AUGUSTA — Several proposals placing new restrictions on the use of consumer-grade fireworks in Maine are likely to be rolled into a single bill, according to an author of one of the bills.

Rep. Michel Lajoie, D-Lewiston, said efforts to place new restrictions on fireworks, which became legal in Maine in January 2012, had to be carefully balanced with concerns that too much regulation could quash a fledgling new industry in the state.

Lajoie, who offered a bill that would have repealed the legalization of consumer-grade fireworks in Maine, is a former fire chief. He said legalized fireworks have created unintended consequences across the state.

While his bill is unlikely to advance, Lajoie said another bill offered by Sen. Christopher Johnson, D-Somerville, combines several issues related to fireworks, including their impact on farm animals and veterans suffering from post-traumatic stress disorder. 

Johnson’s bill, LD 168, looks at five things, Lajoie said, including whether the state’s fire permit laws already restrict the use of fireworks during fire danger periods.

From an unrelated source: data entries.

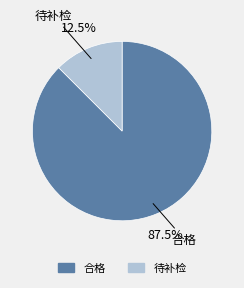

Which slice represents more than half of the pie?

合格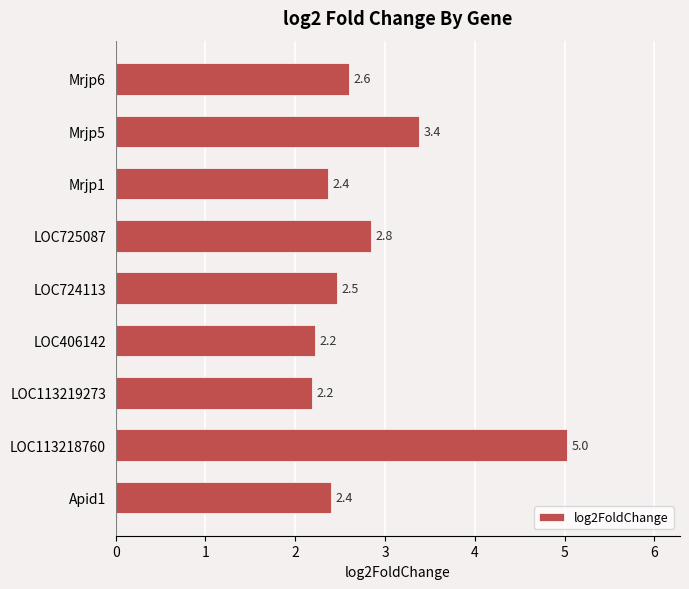

Count the number of data series in this chart.

1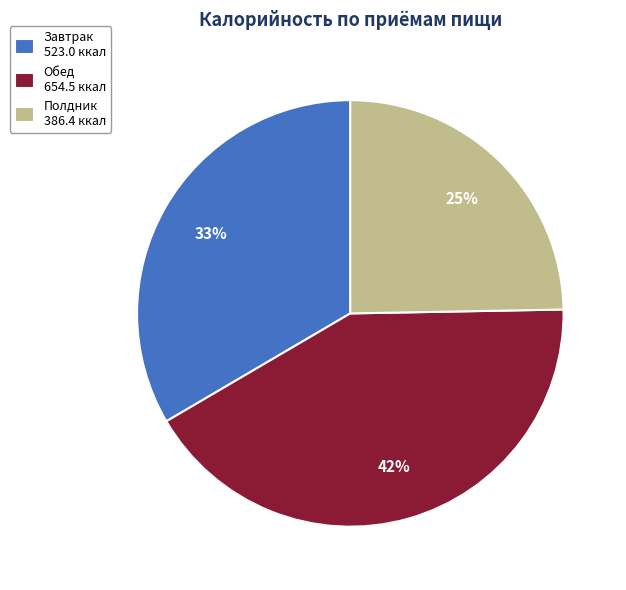

How many slices are in this pie chart?

3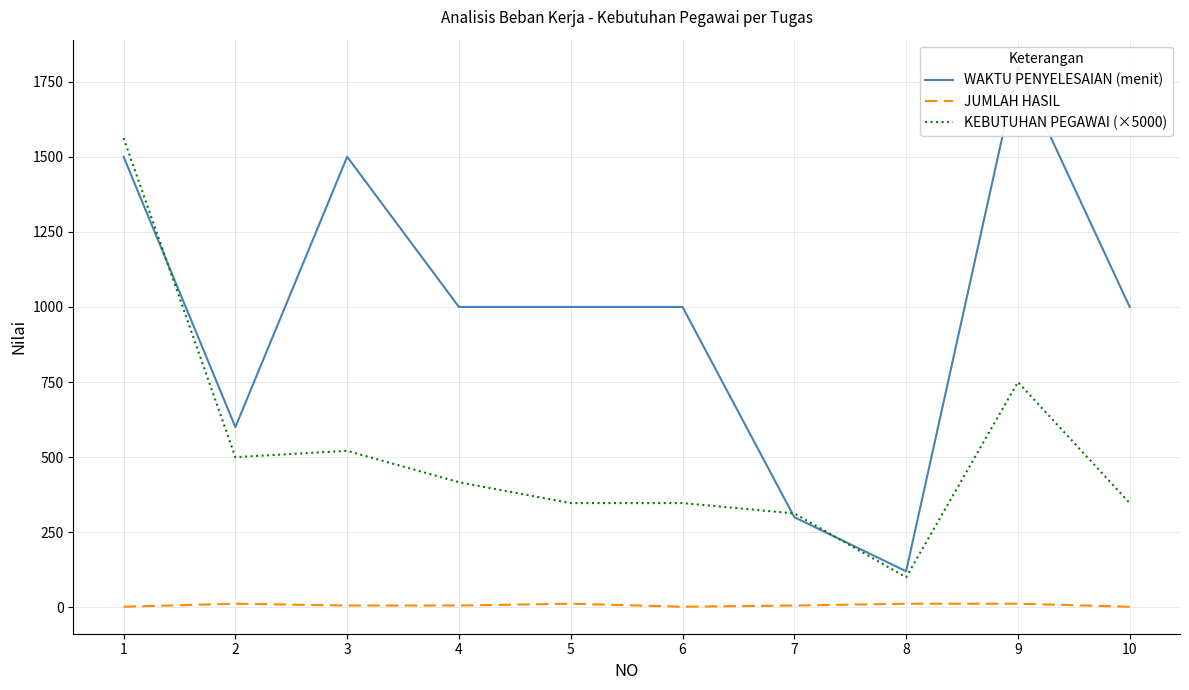

How many interior local valleys does the KEBUTUHAN PEGAWAI (×5000) series have?

2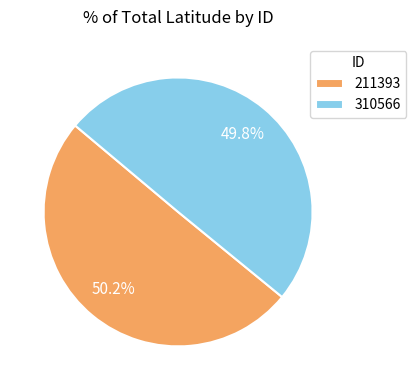

Is there any slice that represents more than half of the pie?

Yes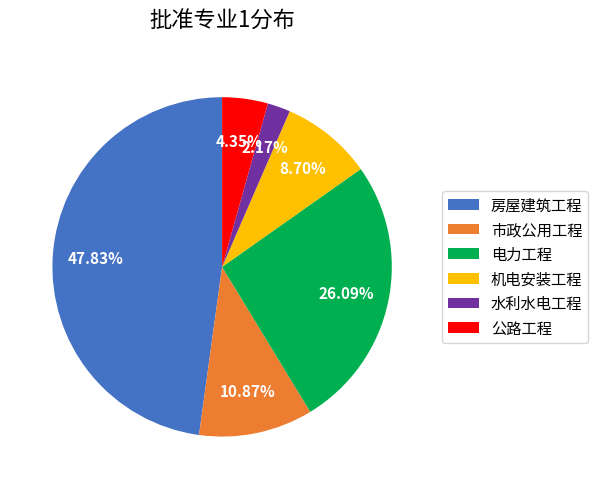

What percentage is NOT represented by 公路工程?

95.7%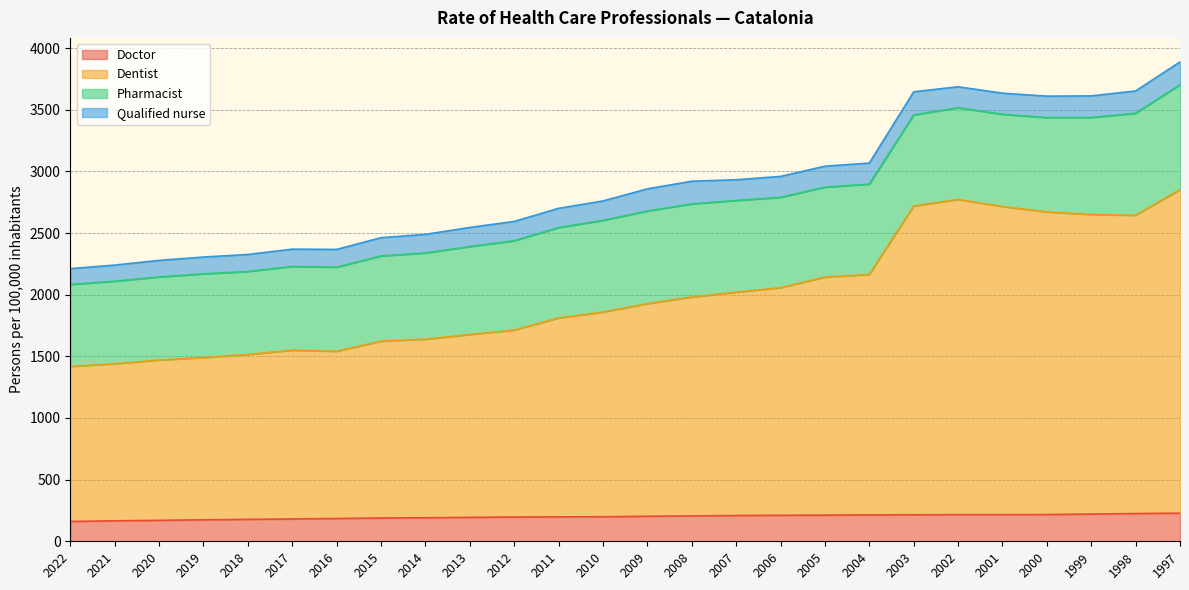

What are all the series names shown in the legend?

Doctor, Dentist, Pharmacist, Qualified nurse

Lajoie said a subcommittee of the Legislature’s Criminal Justice and Public Safety Committee would present the combined bill to the full committee at some point either this week or next.

“It’s a ticklish situation,” Lajoie said. “We have to look at the new industry in our state, that’s been vacated for over 65 years, and our citizens and the concerns they have and more so now that the product is readily available on the market. Trying to strike a balance between the two is going to be a very difficult situation to obtain.”